Many thanks for the pointers and the vote of confidence regarding Melaka. My original post dates pretty far back. Since then, thankfully, I've found out everything I need to know. I asked my employer about everything and they happily obliged with detailed answers. I also had a look and found some very good sites, which contained decent levels of general information. However, those sites were mainly aimed at tourists and, as such, arguably biased. What i really lacked...and still do lack....is feedback from a broad section of expats based in Melaka. 

My previous expat experience is NIL regarding Malaysia, but I lived in Thailand and Brazil for a total of 11 years. What surprised me about Melaka and indeed lead to posting the original queries here on this message-board was the absolute absence of other expats responding on other websites (in addition to this website).

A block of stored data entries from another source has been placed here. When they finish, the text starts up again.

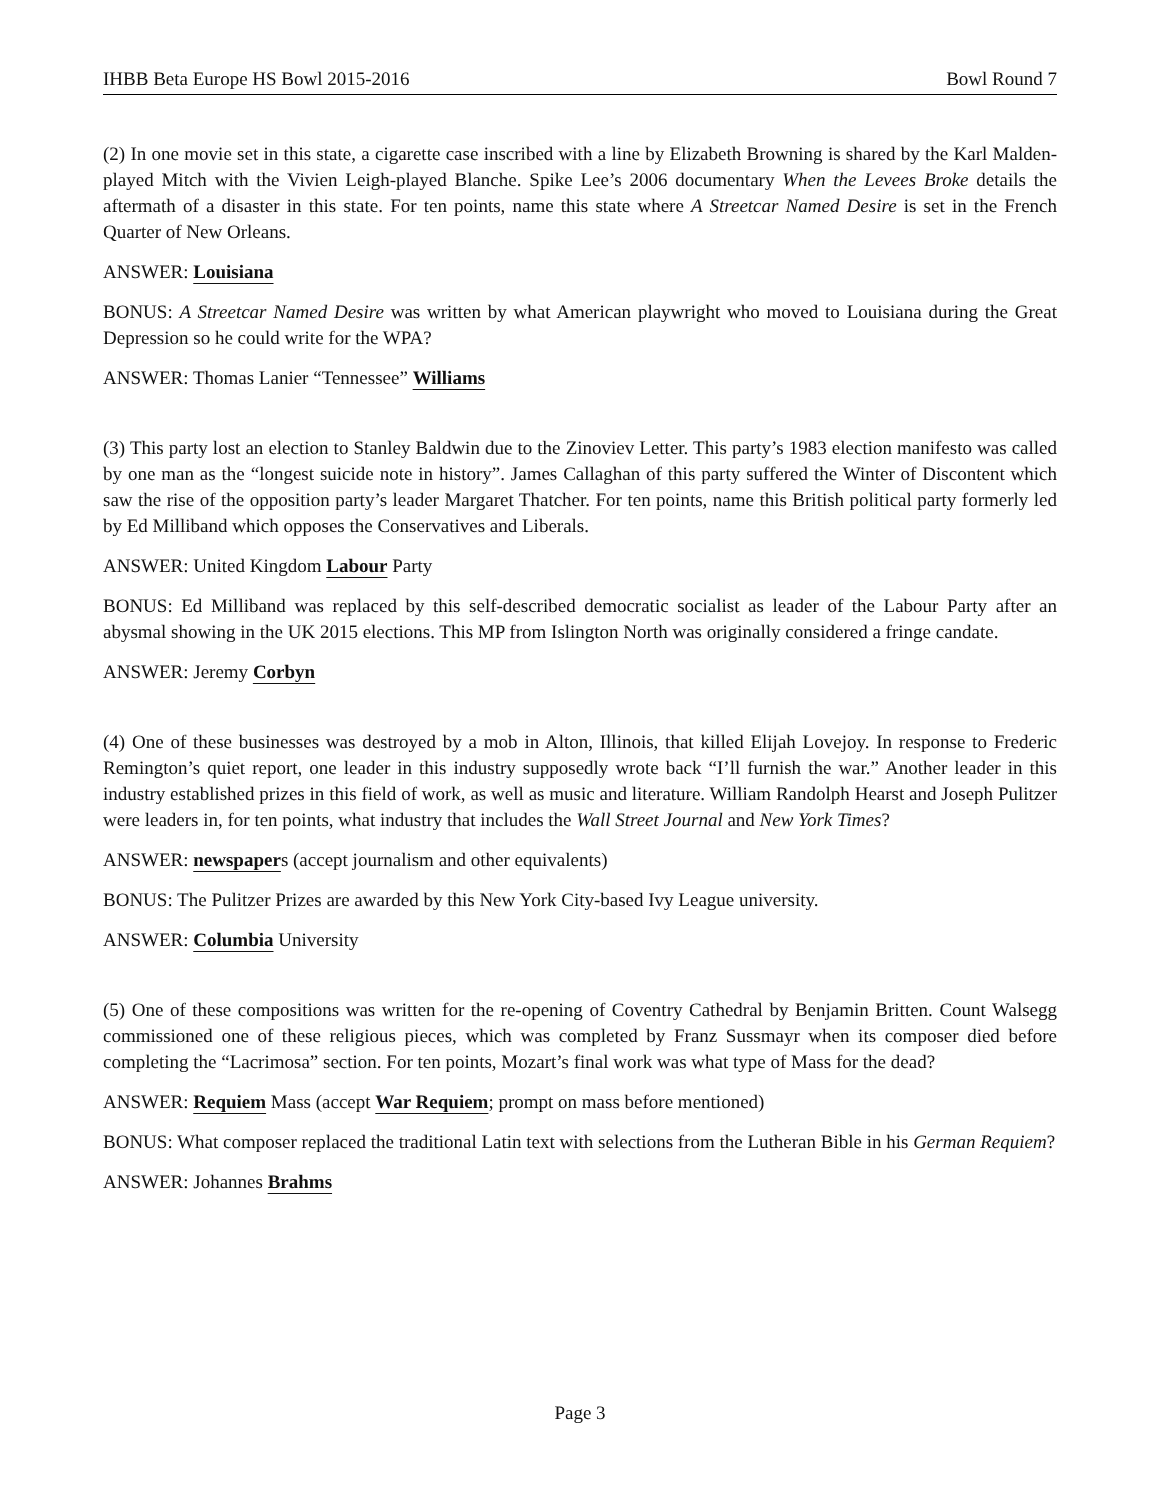IHBB Beta Europe HS Bowl 2015-2016 Bowl Round 7
(2) In one movie set in this state, a cigarette case inscribed with a line by Elizabeth Browning is shared by the Karl Malden-played Mitch with the Vivien Leigh-played Blanche. Spike Lee’s 2006 documentary When the Levees Broke details the aftermath of a disaster in this state. For ten points, name this state where A Streetcar Named Desire is set in the French Quarter of New Orleans.
ANSWER: Louisiana
BONUS: A Streetcar Named Desire was written by what American playwright who moved to Louisiana during the Great Depression so he could write for the WPA?
ANSWER: Thomas Lanier “Tennessee” Williams
(3) This party lost an election to Stanley Baldwin due to the Zinoviev Letter. This party’s 1983 election manifesto was called by one man as the “longest suicide note in history”. James Callaghan of this party suffered the Winter of Discontent which saw the rise of the opposition party’s leader Margaret Thatcher. For ten points, name this British political party formerly led by Ed Milliband which opposes the Conservatives and Liberals.
ANSWER: United Kingdom Labour Party
BONUS: Ed Milliband was replaced by this self-described democratic socialist as leader of the Labour Party after an abysmal showing in the UK 2015 elections. This MP from Islington North was originally considered a fringe candate.
ANSWER: Jeremy Corbyn
(4) One of these businesses was destroyed by a mob in Alton, Illinois, that killed Elijah Lovejoy. In response to Frederic Remington’s quiet report, one leader in this industry supposedly wrote back “I’ll furnish the war.” Another leader in this industry established prizes in this field of work, as well as music and literature. William Randolph Hearst and Joseph Pulitzer were leaders in, for ten points, what industry that includes the Wall Street Journal and New York Times?
ANSWER: newspapers (accept journalism and other equivalents)
BONUS: The Pulitzer Prizes are awarded by this New York City-based Ivy League university.
ANSWER: Columbia University
(5) One of these compositions was written for the re-opening of Coventry Cathedral by Benjamin Britten. Count Walsegg commissioned one of these religious pieces, which was completed by Franz Sussmayr when its composer died before completing the “Lacrimosa” section. For ten points, Mozart’s final work was what type of Mass for the dead?
ANSWER: Requiem Mass (accept War Requiem; prompt on mass before mentioned)
BONUS: What composer replaced the traditional Latin text with selections from the Lutheran Bible in his German Requiem?
ANSWER: Johannes Brahms
Page 3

For example, if i were to post something on a Thailand forum I would get about 100 replies in about 2 days. I have since decided that sheer mathematical probability would be the reason for that - as there are lots of expats in Bangkok and not so many in Melaka. It strikes me as (slightly) odd that there appears to be hardly any internet traffic from expats currently living in Melaka. Is that because there are hardly any expats in Melaka? I hope so. 

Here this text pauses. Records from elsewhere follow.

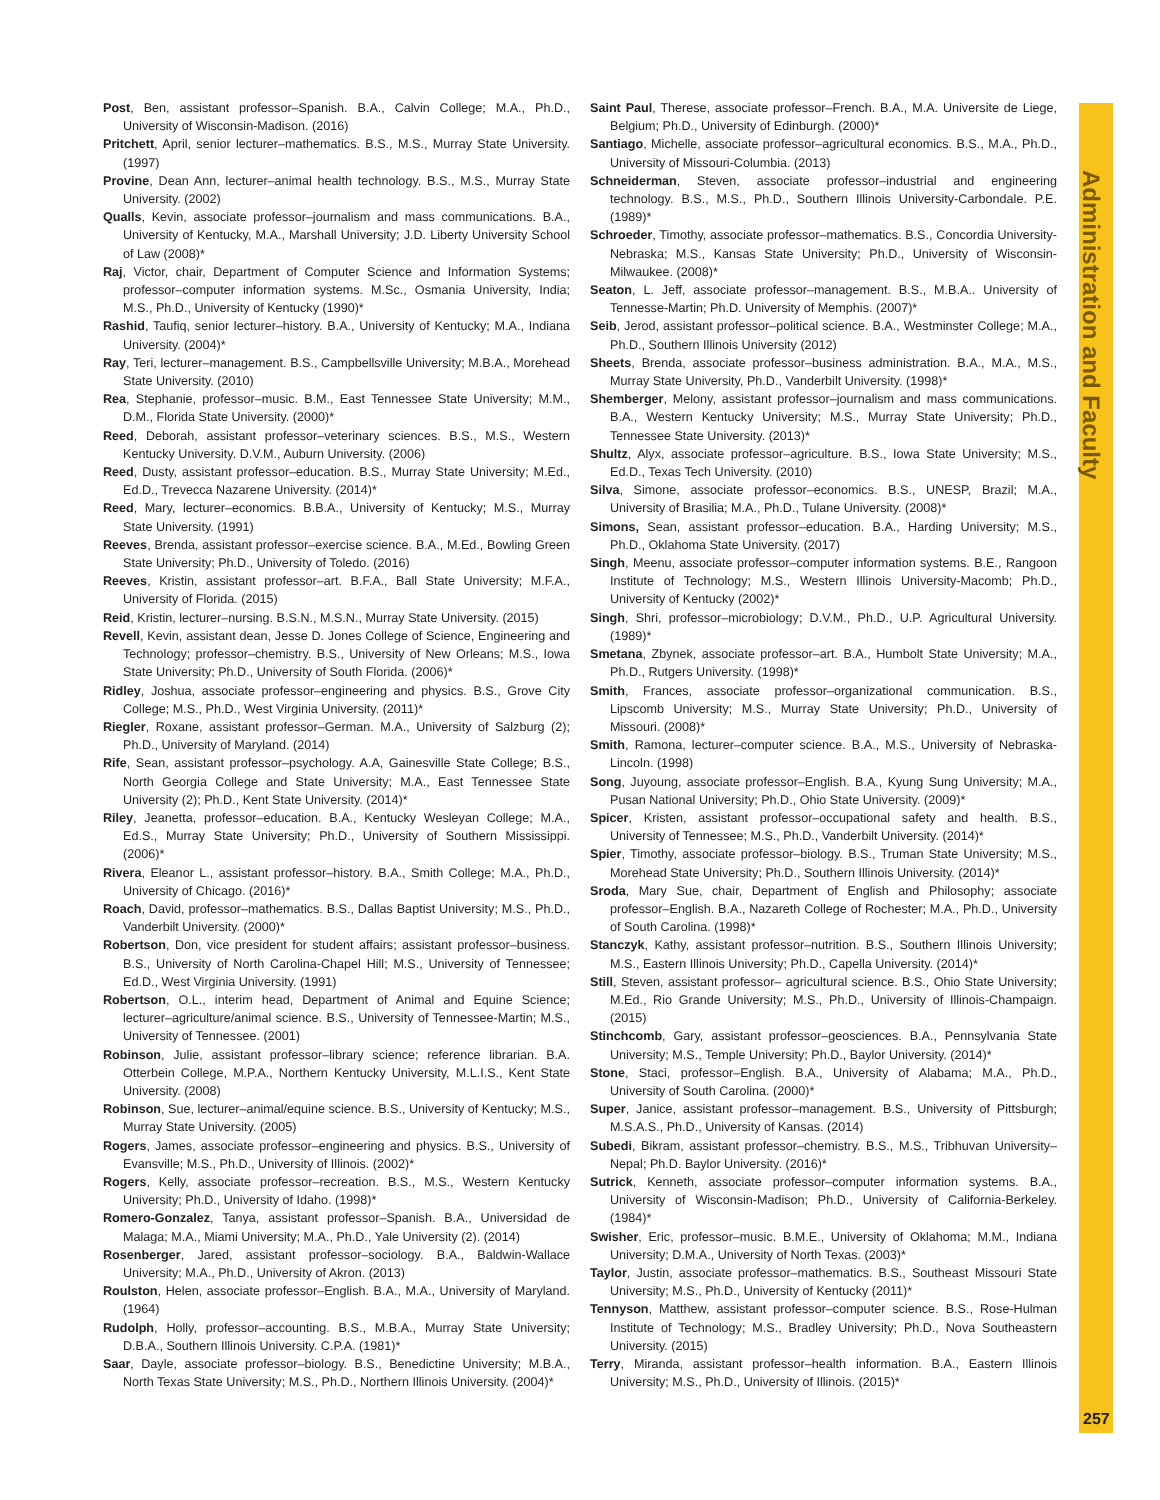Post, Ben, assistant professor–Spanish. B.A., Calvin College; M.A., Ph.D., University of Wisconsin-Madison. (2016)
Pritchett, April, senior lecturer–mathematics. B.S., M.S., Murray State University. (1997)
Provine, Dean Ann, lecturer–animal health technology. B.S., M.S., Murray State University. (2002)
Qualls, Kevin, associate professor–journalism and mass communications. B.A., University of Kentucky, M.A., Marshall University; J.D. Liberty University School of Law (2008)*
Raj, Victor, chair, Department of Computer Science and Information Systems; professor–computer information systems. M.Sc., Osmania University, India; M.S., Ph.D., University of Kentucky (1990)*
Rashid, Taufiq, senior lecturer–history. B.A., University of Kentucky; M.A., Indiana University. (2004)*
Ray, Teri, lecturer–management. B.S., Campbellsville University; M.B.A., Morehead State University. (2010)
Rea, Stephanie, professor–music. B.M., East Tennessee State University; M.M., D.M., Florida State University. (2000)*
Reed, Deborah, assistant professor–veterinary sciences. B.S., M.S., Western Kentucky University. D.V.M., Auburn University. (2006)
Reed, Dusty, assistant professor–education. B.S., Murray State University; M.Ed., Ed.D., Trevecca Nazarene University. (2014)*
Reed, Mary, lecturer–economics. B.B.A., University of Kentucky; M.S., Murray State University. (1991)
Reeves, Brenda, assistant professor–exercise science. B.A., M.Ed., Bowling Green State University; Ph.D., University of Toledo. (2016)
Reeves, Kristin, assistant professor–art. B.F.A., Ball State University; M.F.A., University of Florida. (2015)
Reid, Kristin, lecturer–nursing. B.S.N., M.S.N., Murray State University. (2015)
Revell, Kevin, assistant dean, Jesse D. Jones College of Science, Engineering and Technology; professor–chemistry. B.S., University of New Orleans; M.S., Iowa State University; Ph.D., University of South Florida. (2006)*
Ridley, Joshua, associate professor–engineering and physics. B.S., Grove City College; M.S., Ph.D., West Virginia University. (2011)*
Riegler, Roxane, assistant professor–German. M.A., University of Salzburg (2); Ph.D., University of Maryland. (2014)
Rife, Sean, assistant professor–psychology. A.A, Gainesville State College; B.S., North Georgia College and State University; M.A., East Tennessee State University (2); Ph.D., Kent State University. (2014)*
Riley, Jeanetta, professor–education. B.A., Kentucky Wesleyan College; M.A., Ed.S., Murray State University; Ph.D., University of Southern Mississippi. (2006)*
Rivera, Eleanor L., assistant professor–history. B.A., Smith College; M.A., Ph.D., University of Chicago. (2016)*
Roach, David, professor–mathematics. B.S., Dallas Baptist University; M.S., Ph.D., Vanderbilt University. (2000)*
Robertson, Don, vice president for student affairs; assistant professor–business. B.S., University of North Carolina-Chapel Hill; M.S., University of Tennessee; Ed.D., West Virginia University. (1991)
Robertson, O.L., interim head, Department of Animal and Equine Science; lecturer–agriculture/animal science. B.S., University of Tennessee-Martin; M.S., University of Tennessee. (2001)
Robinson, Julie, assistant professor–library science; reference librarian. B.A. Otterbein College, M.P.A., Northern Kentucky University, M.L.I.S., Kent State University. (2008)
Robinson, Sue, lecturer–animal/equine science. B.S., University of Kentucky; M.S., Murray State University. (2005)
Rogers, James, associate professor–engineering and physics. B.S., University of Evansville; M.S., Ph.D., University of Illinois. (2002)*
Rogers, Kelly, associate professor–recreation. B.S., M.S., Western Kentucky University; Ph.D., University of Idaho. (1998)*
Romero-Gonzalez, Tanya, assistant professor–Spanish. B.A., Universidad de Malaga; M.A., Miami University; M.A., Ph.D., Yale University (2). (2014)
Rosenberger, Jared, assistant professor–sociology. B.A., Baldwin-Wallace University; M.A., Ph.D., University of Akron. (2013)
Roulston, Helen, associate professor–English. B.A., M.A., University of Maryland. (1964)
Rudolph, Holly, professor–accounting. B.S., M.B.A., Murray State University; D.B.A., Southern Illinois University. C.P.A. (1981)*
Saar, Dayle, associate professor–biology. B.S., Benedictine University; M.B.A., North Texas State University; M.S., Ph.D., Northern Illinois University. (2004)*
Saint Paul, Therese, associate professor–French. B.A., M.A. Universite de Liege, Belgium; Ph.D., University of Edinburgh. (2000)*
Santiago, Michelle, associate professor–agricultural economics. B.S., M.A., Ph.D., University of Missouri-Columbia. (2013)
Schneiderman, Steven, associate professor–industrial and engineering technology. B.S., M.S., Ph.D., Southern Illinois University-Carbondale. P.E. (1989)*
Schroeder, Timothy, associate professor–mathematics. B.S., Concordia University-Nebraska; M.S., Kansas State University; Ph.D., University of Wisconsin-Milwaukee. (2008)*
Seaton, L. Jeff, associate professor–management. B.S., M.B.A.. University of Tennesse-Martin; Ph.D. University of Memphis. (2007)*
Seib, Jerod, assistant professor–political science. B.A., Westminster College; M.A., Ph.D., Southern Illinois University (2012)
Sheets, Brenda, associate professor–business administration. B.A., M.A., M.S., Murray State University, Ph.D., Vanderbilt University. (1998)*
Shemberger, Melony, assistant professor–journalism and mass communications. B.A., Western Kentucky University; M.S., Murray State University; Ph.D., Tennessee State University. (2013)*
Shultz, Alyx, associate professor–agriculture. B.S., Iowa State University; M.S., Ed.D., Texas Tech University. (2010)
Silva, Simone, associate professor–economics. B.S., UNESP, Brazil; M.A., University of Brasilia; M.A., Ph.D., Tulane University. (2008)*
Simons, Sean, assistant professor–education. B.A., Harding University; M.S., Ph.D., Oklahoma State University. (2017)
Singh, Meenu, associate professor–computer information systems. B.E., Rangoon Institute of Technology; M.S., Western Illinois University-Macomb; Ph.D., University of Kentucky (2002)*
Singh, Shri, professor–microbiology; D.V.M., Ph.D., U.P. Agricultural University. (1989)*
Smetana, Zbynek, associate professor–art. B.A., Humbolt State University; M.A., Ph.D., Rutgers University. (1998)*
Smith, Frances, associate professor–organizational communication. B.S., Lipscomb University; M.S., Murray State University; Ph.D., University of Missouri. (2008)*
Smith, Ramona, lecturer–computer science. B.A., M.S., University of Nebraska-Lincoln. (1998)
Song, Juyoung, associate professor–English. B.A., Kyung Sung University; M.A., Pusan National University; Ph.D., Ohio State University. (2009)*
Spicer, Kristen, assistant professor–occupational safety and health. B.S., University of Tennessee; M.S., Ph.D., Vanderbilt University. (2014)*
Spier, Timothy, associate professor–biology. B.S., Truman State University; M.S., Morehead State University; Ph.D., Southern Illinois University. (2014)*
Sroda, Mary Sue, chair, Department of English and Philosophy; associate professor–English. B.A., Nazareth College of Rochester; M.A., Ph.D., University of South Carolina. (1998)*
Stanczyk, Kathy, assistant professor–nutrition. B.S., Southern Illinois University; M.S., Eastern Illinois University; Ph.D., Capella University. (2014)*
Still, Steven, assistant professor– agricultural science. B.S., Ohio State University; M.Ed., Rio Grande University; M.S., Ph.D., University of Illinois-Champaign. (2015)
Stinchcomb, Gary, assistant professor–geosciences. B.A., Pennsylvania State University; M.S., Temple University; Ph.D., Baylor University. (2014)*
Stone, Staci, professor–English. B.A., University of Alabama; M.A., Ph.D., University of South Carolina. (2000)*
Super, Janice, assistant professor–management. B.S., University of Pittsburgh; M.S.A.S., Ph.D., University of Kansas. (2014)
Subedi, Bikram, assistant professor–chemistry. B.S., M.S., Tribhuvan University–Nepal; Ph.D. Baylor University. (2016)*
Sutrick, Kenneth, associate professor–computer information systems. B.A., University of Wisconsin-Madison; Ph.D., University of California-Berkeley. (1984)*
Swisher, Eric, professor–music. B.M.E., University of Oklahoma; M.M., Indiana University; D.M.A., University of North Texas. (2003)*
Taylor, Justin, associate professor–mathematics. B.S., Southeast Missouri State University; M.S., Ph.D., University of Kentucky (2011)*
Tennyson, Matthew, assistant professor–computer science. B.S., Rose-Hulman Institute of Technology; M.S., Bradley University; Ph.D., Nova Southeastern University. (2015)
Terry, Miranda, assistant professor–health information. B.A., Eastern Illinois University; M.S., Ph.D., University of Illinois. (2015)*
Administration and Faculty
257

Bill. if there is anything else you can add, please let me know. Or if you know of other forums tell me. Finally, could you tell me where I would be able to meet other expats in Melaka? I would be interested in finding a core group of people I could learn from and get to know.

All the best,

Meandherinddoors!


----------



## Anthony20031989

Hi there,

I am moving to Melaka soon and I'll be staying for 2 years as I got a job as an expat for a French company. Are you still in Melaka? How's life out there? 
Anthony


----------



## Stephie1234

Anthony20031989 said:


> Hi there,
> 
> I am moving to Melaka soon and I'll be staying for 2 years as I got a job as an expat for a French company. Are you still in Melaka? How's life out there?
> Anthony


Hi Anthony, are you still in Melaka? I just arrived here and would like to meet new people


----------